**Tasks**:
- a) In the text excerpt about God and hell below, list every question the narrator asks the caller in the reply that begins "Of course I wouldn't say you were loving".
- b) Write the next part of the text excerpt about God and hell below, picking up after its final sentence.

**Text excerpt**:
• • •

It is also the type of God the man I was talking to was rejecting. In speaking to people who have this view, I recommend that we first explain to them that we reject it as well. Then we have to provide a more accurate account of the afterlife. For example, here is how the rest of my conversation went.

“Of course I wouldn’t say you were loving if you did those things,” I replied. “But that is not analogous to God and hell. Now let me ask you something. Would you call yourself a loving husband if you cheated on your wife? Or would you call yourself a loving son if, assuming you had good parents, you rejected all that they had done for you and refused to acknowledge or speak to them? And would these decisions have inherent consequences? By that I mean, would your relationship with your wife and parents be affected by your attitudes and behavior?”

“Well, no, that wouldn’t be loving, and yes, it would have consequences,” the caller admitted.

“Of course,” I said. “And that is the better picture of what happens between humans and God. Heaven and hell are not places of arbitrary rewards and punishments. Rather they are the state of existence that results as a natural consequence of either loving God or failing to do so.”

• • •

**Dataset section**:
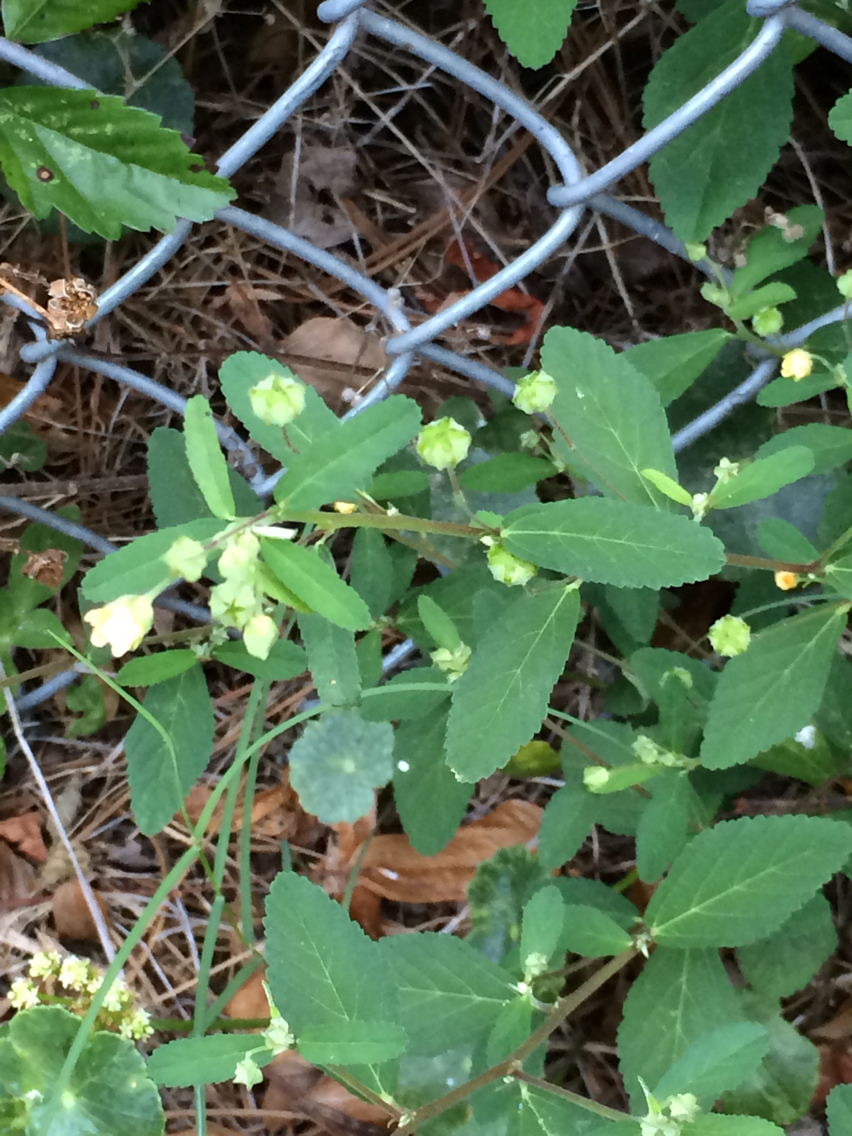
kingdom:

• • •

**Answers in order**:
- a)
- Would you call yourself a loving husband if you cheated on your wife?
- Or would you call yourself a loving son if, assuming you had good parents, you rejected all that they had done for you and refused to acknowledge or speak to them?
- And would these decisions have inherent consequences?
- By that I mean, would your relationship with your wife and parents be affected by your attitudes and behavior?

- b)
I argued in chapter 4 that love is the most foundational truth in all of reality. In short, love is the meaning of life. We were made to give of ourselves for God and for others; it is inherent in our existence. I also suggested that reality is hierarchical. Certain parts of existence are more objectively valuable than other parts and we are to love according to that order. In other words, we are to love God above all and love everything else in keeping with its inherent value.

Sin is disordered love. It is to give of ourselves to (worship and serve) something or someone to a degree beyond which it is worthy. Such love carries with it its own inherent punishment (Romans 1). We probably all know people who have been sucked further and further into a particularly destructive pattern of life that ruins their relationships. For example, the man who worships and serves alcohol or money more than his wife and children is out of touch with reality and will bear the consequences of that decision.

The ultimate consequence of disordered love is the state of existence we call hell. The more we love things other than God, whether money or power or simply ourselves, the further away we get from the relationship for which we were created. In the same way that a husband will grow further and further away from his family as he continues to worship and serve other things, people grow further and further away from God. Eventually we are completely alone. That is hell.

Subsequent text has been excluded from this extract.